Let $f$ be a real-valued function with domain $[0,1]$. If there is some $K > 0$ such that $f(x) - f(y) \le K|x-y|$ for all $x,y \in [0,1]$, which of the following must be true?
I don't feel like typing up all the options, so I am just going to provide the answer. What follows from the above statement is that $f$ is continuous on $(0,1)$ , and according to a solution manual I found on UCLA, it is continuous because it is Lipschitz continuous. Aren't we missing some absolute value bars? I thought Lipschitz continuity was about $|f(x)-f(y)|$ being no larger than $K|x-y|$ for some $K > 0$, not $f(x)-f(y)$.

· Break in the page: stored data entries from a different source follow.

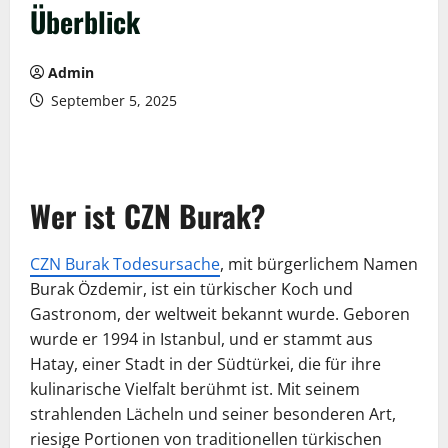
Überblick
Admin
September 5, 2025
Wer ist CZN Burak?
CZN Burak Todesursache
, mit bürgerlichem Namen
Burak Özdemir, ist ein türkischer Koch und
Gastronom, der weltweit bekannt wurde. Geboren
wurde er 1994 in Istanbul, und er stammt aus
Hatay, einer Stadt in der Südtürkei, die für ihre
kulinarische Vielfalt berühmt ist. Mit seinem
strahlenden Lächeln und seiner besonderen Art,
riesige Portionen von traditionellen türkischen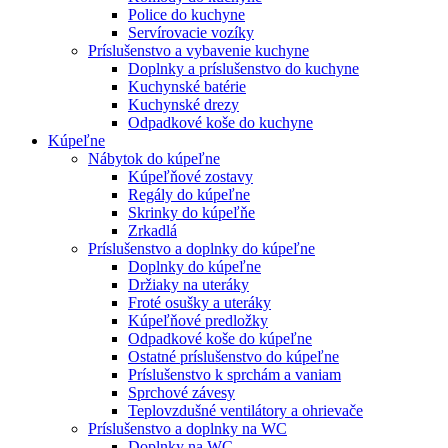
Police do kuchyne
Servírovacie vozíky
Príslušenstvo a vybavenie kuchyne
Doplnky a príslušenstvo do kuchyne
Kuchynské batérie
Kuchynské drezy
Odpadkové koše do kuchyne
Kúpeľne
Nábytok do kúpeľne
Kúpeľňové zostavy
Regály do kúpeľne
Skrinky do kúpeľňe
Zrkadlá
Príslušenstvo a doplnky do kúpeľne
Doplnky do kúpeľne
Držiaky na uteráky
Froté osušky a uteráky
Kúpeľňové predložky
Odpadkové koše do kúpeľne
Ostatné príslušenstvo do kúpeľne
Príslušenstvo k sprchám a vaniam
Sprchové závesy
Teplovzdušné ventilátory a ohrievače
Príslušenstvo a doplnky na WC
Doplnky na WC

So, either the GRE question has an error or the solution has an error, which is it? Note: I tried to show that the above condition implies continuity, but I couldn't see how this could be done.

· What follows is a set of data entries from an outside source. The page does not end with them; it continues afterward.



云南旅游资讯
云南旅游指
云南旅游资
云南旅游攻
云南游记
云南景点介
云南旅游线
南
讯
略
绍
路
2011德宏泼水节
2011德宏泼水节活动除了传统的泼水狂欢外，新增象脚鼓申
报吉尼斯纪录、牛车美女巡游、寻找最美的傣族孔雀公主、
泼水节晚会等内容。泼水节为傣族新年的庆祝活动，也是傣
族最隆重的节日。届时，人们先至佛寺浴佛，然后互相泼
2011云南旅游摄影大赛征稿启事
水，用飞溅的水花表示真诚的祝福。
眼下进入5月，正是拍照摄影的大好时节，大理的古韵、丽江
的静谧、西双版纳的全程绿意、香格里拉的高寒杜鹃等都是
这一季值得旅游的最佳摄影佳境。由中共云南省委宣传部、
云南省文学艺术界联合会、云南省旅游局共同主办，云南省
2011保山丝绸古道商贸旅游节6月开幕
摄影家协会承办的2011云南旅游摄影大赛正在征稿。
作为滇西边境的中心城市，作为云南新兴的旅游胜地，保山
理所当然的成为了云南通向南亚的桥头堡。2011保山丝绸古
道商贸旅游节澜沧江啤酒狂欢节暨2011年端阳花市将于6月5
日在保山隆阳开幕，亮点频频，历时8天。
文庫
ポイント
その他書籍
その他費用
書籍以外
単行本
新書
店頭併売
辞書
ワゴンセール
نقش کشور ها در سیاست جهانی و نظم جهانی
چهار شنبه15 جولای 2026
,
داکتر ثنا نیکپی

No error; as Kelenner noted in a comment, the assumption $$ f(x)-f(y) \le K|x-y| \quad \forall x\forall y \tag1$$ is equivalent to $$ |f(x)-f(y)| \le K|x-y| \quad \forall x\forall y \tag2$$ which is Lipschitz continuity. The point is that $$ |f(x)-f(y)| = \max(f(x)-f(y) , f(y)-f(x) ) $$ and $(1)$ bounds both terms on the right.